2017 | Berlin | 9 digital photographs | Text «Invisible, but in the know» by Pirmin Bossart | Translation by Dr. René Stettler
Invisible, but in the know
They have something they would like to tell us. The attendants in exhibition spaces standing around and guarding the value of art. The watchdogs of the traditional museum. Monitoring personnel. Guards. Personnel that, in a way, casts a long shadow between the artwork and the viewer. Among them we never feel completely undisturbed. And we ask ourselves: is this a visionary museum?
Art exhibitions tell stories, engage us in confrontations, convey emotions. Who knows better than the attendants spending their time day in and day out in exhibition spaces? These mute men and women in suits are there when the artworks are set up. They witness the artists’ behaviours and the way they speak. They hear their voices, follow their gestures, figure out ideas. They watch how the artworks are positioned and they see them later staged. They become absorbed in thought and develop attitudes. They are also aware of the visitors’ behaviours. They hear whispered comments, throat-clears, and spoken words. They catch distinct glimpses and see how people are transformed. How looks are changing when people get stuck with thoughts, are amazed, scared, and delighted. Who could comment on these observations better than they do?

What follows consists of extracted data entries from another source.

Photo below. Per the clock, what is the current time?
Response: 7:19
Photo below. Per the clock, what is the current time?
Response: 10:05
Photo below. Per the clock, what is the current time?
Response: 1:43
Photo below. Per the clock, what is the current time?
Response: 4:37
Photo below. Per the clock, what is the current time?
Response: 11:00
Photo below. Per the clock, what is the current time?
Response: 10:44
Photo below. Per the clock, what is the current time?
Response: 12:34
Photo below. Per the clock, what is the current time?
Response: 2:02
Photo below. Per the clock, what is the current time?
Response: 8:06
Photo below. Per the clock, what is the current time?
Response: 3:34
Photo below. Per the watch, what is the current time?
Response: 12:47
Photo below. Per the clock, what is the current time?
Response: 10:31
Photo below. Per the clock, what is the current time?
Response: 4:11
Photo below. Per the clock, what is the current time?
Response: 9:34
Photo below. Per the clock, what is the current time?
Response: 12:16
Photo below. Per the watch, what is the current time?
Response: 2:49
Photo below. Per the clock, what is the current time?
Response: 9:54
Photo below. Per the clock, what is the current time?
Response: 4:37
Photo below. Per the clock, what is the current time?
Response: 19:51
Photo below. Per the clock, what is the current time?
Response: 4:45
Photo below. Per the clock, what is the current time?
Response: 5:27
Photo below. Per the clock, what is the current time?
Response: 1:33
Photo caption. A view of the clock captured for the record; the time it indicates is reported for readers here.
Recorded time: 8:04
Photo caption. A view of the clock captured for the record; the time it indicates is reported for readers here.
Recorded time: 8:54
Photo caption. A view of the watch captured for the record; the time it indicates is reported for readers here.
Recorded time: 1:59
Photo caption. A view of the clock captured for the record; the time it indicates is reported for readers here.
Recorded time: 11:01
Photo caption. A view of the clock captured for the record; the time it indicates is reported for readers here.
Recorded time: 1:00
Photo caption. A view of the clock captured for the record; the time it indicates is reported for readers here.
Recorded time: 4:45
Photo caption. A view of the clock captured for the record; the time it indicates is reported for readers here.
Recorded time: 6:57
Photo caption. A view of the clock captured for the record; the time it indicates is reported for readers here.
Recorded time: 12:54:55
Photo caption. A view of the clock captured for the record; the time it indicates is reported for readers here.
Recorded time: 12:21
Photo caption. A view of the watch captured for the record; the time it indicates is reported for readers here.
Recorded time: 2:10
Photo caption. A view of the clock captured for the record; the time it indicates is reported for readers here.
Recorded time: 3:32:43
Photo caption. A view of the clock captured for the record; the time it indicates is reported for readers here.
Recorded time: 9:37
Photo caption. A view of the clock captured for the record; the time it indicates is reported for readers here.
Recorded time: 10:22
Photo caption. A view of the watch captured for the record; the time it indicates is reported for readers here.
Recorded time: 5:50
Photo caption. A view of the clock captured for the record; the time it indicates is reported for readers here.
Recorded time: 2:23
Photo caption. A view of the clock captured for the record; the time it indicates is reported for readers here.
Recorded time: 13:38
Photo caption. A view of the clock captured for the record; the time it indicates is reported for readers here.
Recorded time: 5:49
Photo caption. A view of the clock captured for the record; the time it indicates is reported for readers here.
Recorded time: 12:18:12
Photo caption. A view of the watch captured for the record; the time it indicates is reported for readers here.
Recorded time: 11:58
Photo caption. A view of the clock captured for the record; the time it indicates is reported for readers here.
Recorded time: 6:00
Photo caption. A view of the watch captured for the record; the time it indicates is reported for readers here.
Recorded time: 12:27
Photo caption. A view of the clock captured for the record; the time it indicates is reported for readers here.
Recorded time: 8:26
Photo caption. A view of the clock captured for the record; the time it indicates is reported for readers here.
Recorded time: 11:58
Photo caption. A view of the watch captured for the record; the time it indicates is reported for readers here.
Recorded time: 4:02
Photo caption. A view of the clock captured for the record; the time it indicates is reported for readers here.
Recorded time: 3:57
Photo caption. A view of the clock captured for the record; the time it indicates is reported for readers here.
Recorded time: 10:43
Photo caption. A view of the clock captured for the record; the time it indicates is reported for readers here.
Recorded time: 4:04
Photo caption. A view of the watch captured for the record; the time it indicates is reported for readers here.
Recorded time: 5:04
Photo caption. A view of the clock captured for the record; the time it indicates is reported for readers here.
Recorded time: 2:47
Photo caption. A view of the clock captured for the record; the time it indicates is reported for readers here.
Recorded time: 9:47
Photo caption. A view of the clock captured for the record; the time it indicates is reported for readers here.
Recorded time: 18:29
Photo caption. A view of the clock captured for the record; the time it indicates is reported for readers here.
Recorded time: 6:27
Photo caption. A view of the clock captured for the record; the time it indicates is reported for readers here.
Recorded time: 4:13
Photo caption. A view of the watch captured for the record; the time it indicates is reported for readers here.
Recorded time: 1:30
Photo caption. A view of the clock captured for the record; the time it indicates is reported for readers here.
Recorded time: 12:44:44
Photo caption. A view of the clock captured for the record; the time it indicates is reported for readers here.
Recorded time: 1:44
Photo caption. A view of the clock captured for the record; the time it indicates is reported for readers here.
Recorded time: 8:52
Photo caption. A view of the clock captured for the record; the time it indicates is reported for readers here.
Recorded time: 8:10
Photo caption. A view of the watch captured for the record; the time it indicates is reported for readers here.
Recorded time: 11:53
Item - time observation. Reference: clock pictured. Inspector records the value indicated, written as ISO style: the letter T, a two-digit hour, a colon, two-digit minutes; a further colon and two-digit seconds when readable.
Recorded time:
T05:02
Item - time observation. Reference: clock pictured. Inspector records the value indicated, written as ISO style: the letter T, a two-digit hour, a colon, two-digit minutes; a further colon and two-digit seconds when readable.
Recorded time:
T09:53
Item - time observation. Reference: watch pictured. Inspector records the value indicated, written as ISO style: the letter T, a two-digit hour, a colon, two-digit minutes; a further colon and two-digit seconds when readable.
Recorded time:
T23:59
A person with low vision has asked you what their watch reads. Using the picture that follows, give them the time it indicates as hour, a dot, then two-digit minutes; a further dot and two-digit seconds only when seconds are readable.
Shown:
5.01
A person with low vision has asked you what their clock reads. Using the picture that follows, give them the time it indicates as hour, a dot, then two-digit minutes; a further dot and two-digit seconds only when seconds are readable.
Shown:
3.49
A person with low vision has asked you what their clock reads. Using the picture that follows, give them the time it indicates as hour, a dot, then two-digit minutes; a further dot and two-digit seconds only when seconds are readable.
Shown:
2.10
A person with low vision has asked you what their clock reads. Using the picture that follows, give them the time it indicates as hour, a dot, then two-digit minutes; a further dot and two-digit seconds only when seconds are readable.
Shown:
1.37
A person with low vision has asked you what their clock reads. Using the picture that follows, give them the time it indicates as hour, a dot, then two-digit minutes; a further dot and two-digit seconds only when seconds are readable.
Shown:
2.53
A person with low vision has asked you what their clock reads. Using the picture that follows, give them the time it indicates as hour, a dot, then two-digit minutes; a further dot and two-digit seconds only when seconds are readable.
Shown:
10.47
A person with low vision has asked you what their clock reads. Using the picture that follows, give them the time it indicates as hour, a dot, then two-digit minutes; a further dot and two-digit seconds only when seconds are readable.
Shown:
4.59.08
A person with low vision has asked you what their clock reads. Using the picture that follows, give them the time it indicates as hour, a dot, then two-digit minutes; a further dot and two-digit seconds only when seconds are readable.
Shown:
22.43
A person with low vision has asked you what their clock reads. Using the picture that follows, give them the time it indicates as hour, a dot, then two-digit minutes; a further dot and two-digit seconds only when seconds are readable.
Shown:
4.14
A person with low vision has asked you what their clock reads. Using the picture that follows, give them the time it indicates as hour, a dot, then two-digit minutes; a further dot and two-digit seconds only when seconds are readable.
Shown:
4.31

The research based on photography and art in the Staatliche Museen zu Berlin (Hamburger Bahnhof – Museum für Gegenwart) provides a document of this quiet potential and draws conclusions from reflective inquiries. It takes the attendants seriously and gives them a new status: they could all become part of an engaging speaking experience about art! And they could also become part of the art experience itself. Boredom would turn into engagement. At the same time, the art museum could become a future-oriented place by converting its visitors into real clients. Who would benefit more from this whole enterprise and the exhibited artworks than these clients?
A new perspective is opening up with the help of the attendants who are now actors in art communication. Their knowledge is based on the long-term experience of observation, and this is what visitors don’t have. These attendants can activate their observations and impressions by means of knowledge communication, and in order to bring personal experiences into play. They won’t stand apart, but in the Museum of the Future they’ll talk about art.